Exercise brief = Determine how many lines of the listing below contain the string "exitPerimeter". Reply with the number alone.

Stored entries:
——————————

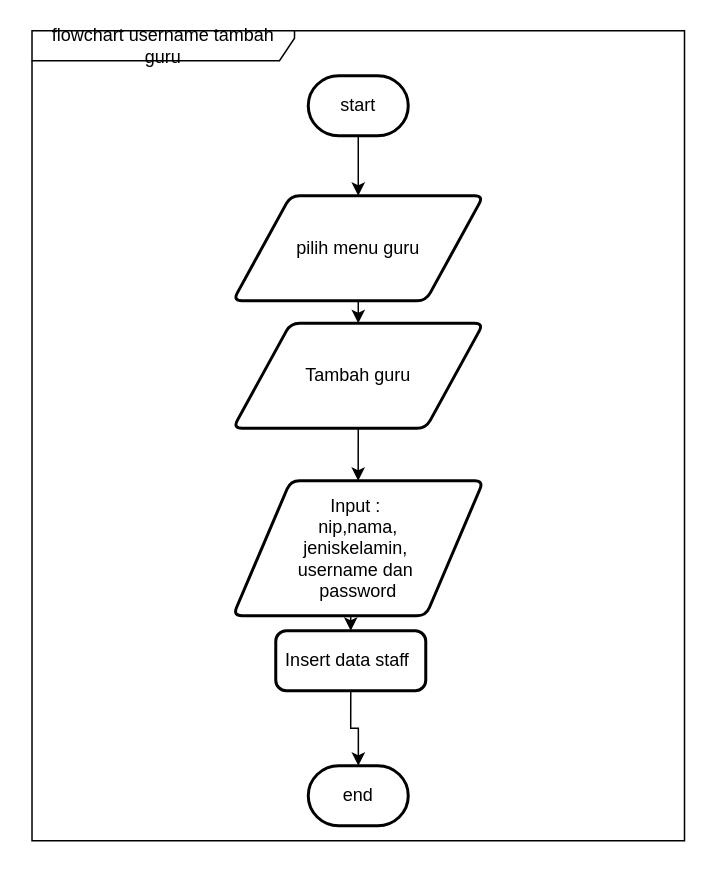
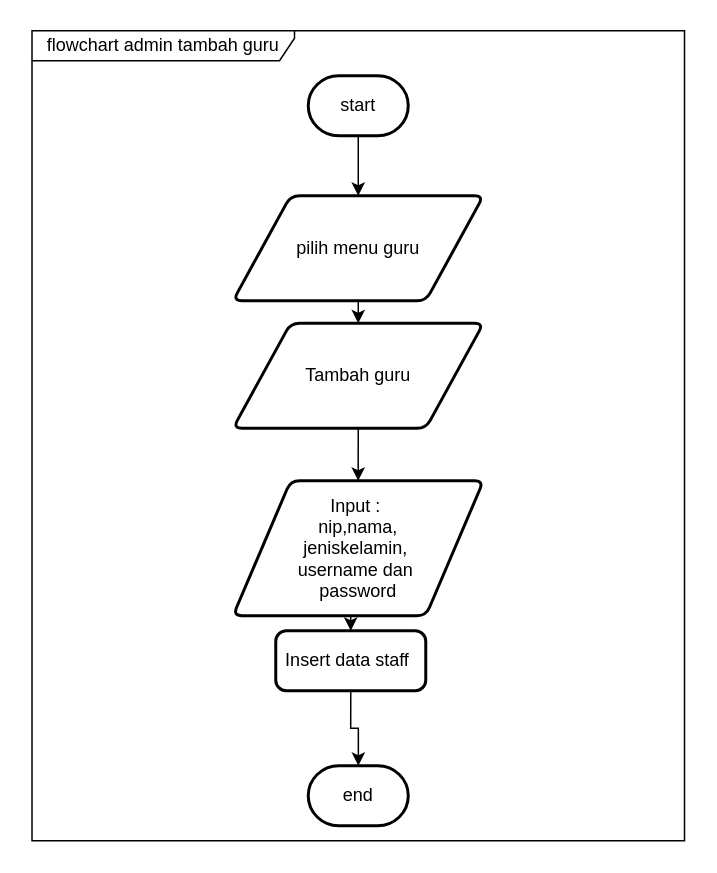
  <mxCell id="0" />
  <mxCell id="1" parent="0" />
  <mxCell id="2" style="edgeStyle=orthogonalEdgeStyle;rounded=0;orthogonalLoop=1;jettySize=auto;html=1;exitX=0.5;exitY=1;exitDx=0;exitDy=0;exitPerimeter=0;" parent="1" source="3" target="5" edge="1"><mxGeometry relative="1" as="geometry" /></mxCell>
  <mxCell id="3" value="start" style="strokeWidth=2;html=1;shape=mxgraph.flowchart.terminator;whiteSpace=wrap;fillColor=#FFFFFF;" parent="1" vertex="1"><mxGeometry x="205" y="50" width="66.67" height="40" as="geometry" /></mxCell>
  <mxCell id="4" style="edgeStyle=orthogonalEdgeStyle;rounded=0;orthogonalLoop=1;jettySize=auto;html=1;exitX=0.5;exitY=1;exitDx=0;exitDy=0;entryX=0.5;entryY=0;entryDx=0;entryDy=0;" parent="1" source="5" target="9" edge="1"><mxGeometry relative="1" as="geometry" /></mxCell>
  <mxCell id="5" value="pilih menu guru" style="shape=parallelogram;html=1;strokeWidth=2;perimeter=parallelogramPerimeter;whiteSpace=wrap;rounded=1;arcSize=12;size=0.23;fillColor=#FFFFFF;" parent="1" vertex="1"><mxGeometry x="154.84" y="130" width="167" height="70" as="geometry" /></mxCell>
  <mxCell id="6" value="end" style="strokeWidth=2;html=1;shape=mxgraph.flowchart.terminator;whiteSpace=wrap;fillColor=#FFFFFF;" parent="1" vertex="1"><mxGeometry x="205" y="510" width="66.67" height="40" as="geometry" /></mxCell>
- <mxCell id="7" value="flowchart username tambah guru" style="shape=umlFrame;whiteSpace=wrap;html=1;fillColor=#FFFFFF;width=175;height=20;" parent="1" vertex="1"><mxGeometry x="20.84" y="20" width="435" height="540" as="geometry" /></mxCell>
+ <mxCell id="7" value="flowchart admin tambah guru" style="shape=umlFrame;whiteSpace=wrap;html=1;fillColor=#FFFFFF;width=175;height=20;" parent="1" vertex="1"><mxGeometry x="20.84" y="20" width="435" height="540" as="geometry" /></mxCell>
  <mxCell id="8" style="edgeStyle=orthogonalEdgeStyle;rounded=0;orthogonalLoop=1;jettySize=auto;html=1;exitX=0.5;exitY=1;exitDx=0;exitDy=0;" parent="1" source="9" target="11" edge="1"><mxGeometry relative="1" as="geometry" /></mxCell>
  <mxCell id="9" value="Tambah guru" style="shape=parallelogram;html=1;strokeWidth=2;perimeter=parallelogramPerimeter;whiteSpace=wrap;rounded=1;arcSize=12;size=0.23;fillColor=#FFFFFF;" parent="1" vertex="1"><mxGeometry x="154.84" y="215" width="167" height="70" as="geometry" /></mxCell>
  <mxCell id="10" style="edgeStyle=orthogonalEdgeStyle;rounded=0;orthogonalLoop=1;jettySize=auto;html=1;exitX=0.5;exitY=1;exitDx=0;exitDy=0;entryX=0.5;entryY=0;entryDx=0;entryDy=0;" parent="1" source="11" target="13" edge="1"><mxGeometry relative="1" as="geometry" /></mxCell>
  <mxCell id="11" value="Input :&amp;nbsp;&lt;br&gt;nip,nama,&lt;br&gt;jeniskelamin,&amp;nbsp;&lt;br&gt;username dan&amp;nbsp;&lt;br&gt;password" style="shape=parallelogram;html=1;strokeWidth=2;perimeter=parallelogramPerimeter;whiteSpace=wrap;rounded=1;arcSize=12;size=0.23;fillColor=#FFFFFF;" parent="1" vertex="1"><mxGeometry x="154.84" y="320" width="167" height="90" as="geometry" /></mxCell>
  <mxCell id="12" style="edgeStyle=orthogonalEdgeStyle;rounded=0;orthogonalLoop=1;jettySize=auto;html=1;exitX=0.5;exitY=1;exitDx=0;exitDy=0;" parent="1" source="13" target="6" edge="1"><mxGeometry relative="1" as="geometry" /></mxCell>
  <mxCell id="13" value="Insert data staff&amp;nbsp;" style="rounded=1;whiteSpace=wrap;html=1;absoluteArcSize=1;arcSize=14;strokeWidth=2;fillColor=#FFFFFF;" parent="1" vertex="1"><mxGeometry x="183.34" y="420" width="100" height="40" as="geometry" /></mxCell>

——————————

The answer = 1